Selected passage:
====
Epistemic status: gestural food for thought.

This is a post to aggregate a bunch of boring or obvious observations that are easy to overlook. I don't expect anything to be new. But I do think difficulties gauging impact, in aggregate, form a sort of missing mood that we should be paying more attention to. At the end of the post, I'll touch on why.

Let us count the ways

Here are some factors that can make assessing impact complex:

  • Some interventions are backed by scientific studies.
    • Scientific studies vary in quality in many ways. They can be larger or smaller, more or less numerous, clearly biased or apparently unbiased, clearly significant or only marginally significant, randomized or non-randomized, observational or experimental, etc.
    • Even for good studies, the same interventions may become better or worse over time as conditions in the world change, or may be very particular to certain places. Cash transfers, for example, might just work way better in certain parts of the world than others, and it may be hard to predict how or why in advance.
  • Many interventions require many simultaneous layers of involvement.
    • Suppose I give to the Against Malaria Foundation. I can say "I estimate I am saving a life per $5,000 I spend." But I read Peter Singer when I was 13, then Scott Alexander when I was 19, and I likely wouldn't have ended up donating much without these. I also couldn't give to AMF if it didn't exist, so I owe a debt to Rob Mather. And perhaps whoever told Scott Alexander about AMF. All these steps are necessary to actually "save a life", so we run the risk of massively overcounting if we give every person in the chain "full credit".
    • But there's no objectively rigorous way to decide who gets how much of the credit! Just using counterfactuals doesn't work; it may be the case that all of us are required and a single person "out of the chain" breaks it down. But we can't all get all the credit!
    • Plus many interventions, like in the AMF example, mostly are just reducing probabilities across large numbers of people anyway. What does it even mean for "my money" to "save life". Once the money all goes into a pool, whose money actually funds which nets anyway? And which nets prevent cases of malaria that would have been fatal? No way to answer these questions even in principle.
  • Some (perhaps all) interventions rely on difficult-to-impossible philosophical questions to resolve.
====
Directions for this task: Print the section of the post on gauging impact that opens with the words containing "Let us count" and closes with "or experimental, etc.", copied exactly.

Entries shown:
====
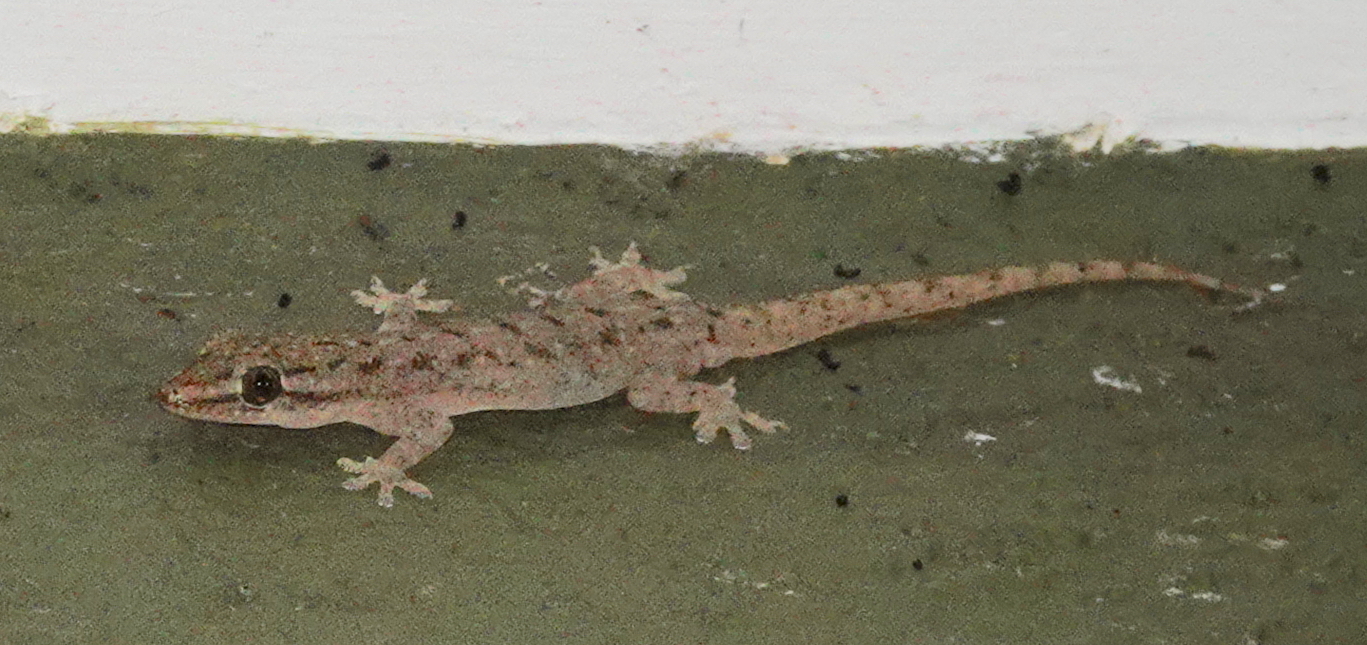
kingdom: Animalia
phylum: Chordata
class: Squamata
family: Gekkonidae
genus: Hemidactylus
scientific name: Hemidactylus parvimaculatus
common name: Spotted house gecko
====
Task response:
Let us count the ways

Here are some factors that can make assessing impact complex:

  • Some interventions are backed by scientific studies.
    • Scientific studies vary in quality in many ways. They can be larger or smaller, more or less numerous, clearly biased or apparently unbiased, clearly significant or only marginally significant, randomized or non-randomized, observational or experimental, etc.